Thanks, John. I was thinking mostly of my high school years. College was a different time, but your observations are quite accurate. Brandeis had the Student Strike Information Center the year before I got there, and was home to Angela Davis and Abbie Hoffman years earlier (both students). Mine was a very small, closely screened class. They tried to weed out potential protestors (they got hippies instead). And a lot of socially-conscious students who tutored in Waltham and planted seeds for all the social activism that goes on now. We had been on-campus a mere 12 days when two of our students, one other who had been let in on a special program for kids who didn’t really qualify and needed lots of support, and two thugs they picked up along the way, held up a bank and shot a police officer in Brighton, landing on the FBI most-wanted list. They were supposedly getting money to buy arms for the protest to end the war in Vietnam, but it all seems suspect now. I don’t remember what happened to the two thugs, Stanley Bond (the kid who didn’t belong) was caught, and blew himself up in prison. Susan Saxe and Katherine Power went underground and eventually did time. I sat next to Katherine Power at an event at Brandeis four years ago. I recognized her, based on comments she made. She is quite repentant. We had a brief, interesting chat. Those were crazy days, the early 70s. Google her (Katherine Ann Power). Interesting story.
Thanks so much, Betsy. I remember the killing of the policeman in Brighton — and, of course, paralleled a lot of the indefensible, murderous activities of the Weathermen in NY and elsewhere. Per your suggestion, just googled Katherine Power. Fascinating. You just wonder how “people like us” like Powers and Kathy Boudin could have gone so far off the rails, at least for a time.
In my brief conversation with her, she is very contrite and sorry that she didn’t take advantage of all that Brandeis had to offer, since she was a sheltered Catholic girl, coming from a parochial school background in CO on a full scholarship and she threw it all away.
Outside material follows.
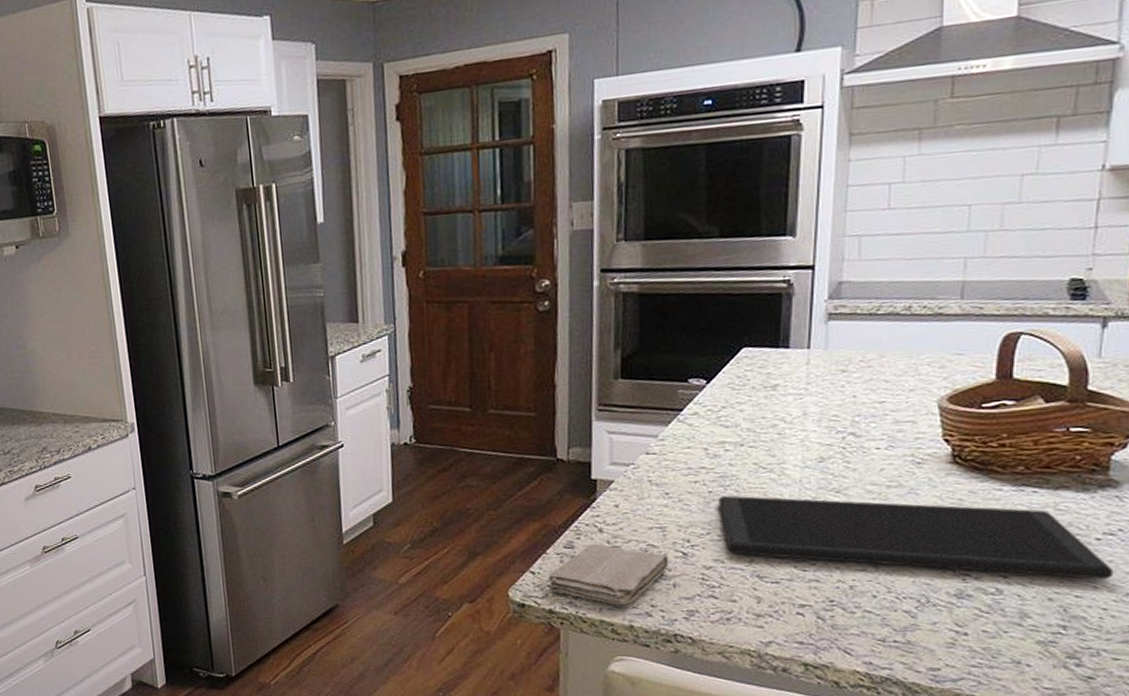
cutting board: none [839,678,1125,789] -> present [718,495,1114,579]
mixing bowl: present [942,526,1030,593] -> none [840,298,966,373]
She said Brandeis was a warm, welcoming environment, but instead of using what was offered, she got in with the wrong crowd with disastrous results. Perhaps that can happen when someone gets their first taste of freedom without the support systems in place to offer guidance. She came from an upbringing with no freedom of thought or choice and the flood gates were thrown open.
A terrifying tale of teen tragedy, Betsy. I’m guessing you weren’t much down on sex and rock ‘n’ roll, but for the other part of the triumvirate I sometimes wonder how any of us made it through. My personal mantra: nothing under the skin. I guess it worked. Here I am.
And we are SO glad you are still here, Charlie. Your voice and stories add so much depth and texture to this endeavor. I definitely enjoyed rock ‘n’ roll, waited until I was 18 for sex (no statutory rape stuff for me), but drugs always scared me. I wanted to be in control of my wits.
John S, you are so right that a couple of years can make a big difference. In 1967 we experienced the race riots in Detroit, and while Betsy you might have been at camp during that, it was terrifying and at age 15, I think it altered whatever inclination I might have had to demonstrate in the following years.
Yes, Patti, I was at camp, but did hear about the riots and was worried sick about my parents, only a few miles outside Detroit, as our information was sketchy. I was one of the few people who actually saw the movie “Detroit” last summer, just to learn about what happened. It sickened me…racist, sadistic cop who was out of control (but in control of his fellow officers) while the National Guard stood by and said “not my job” to interfere. Then, of course, years later, when the racist murderers were put on trial, their fellow officers all lied to protect one another and everyone got off. Infuriating.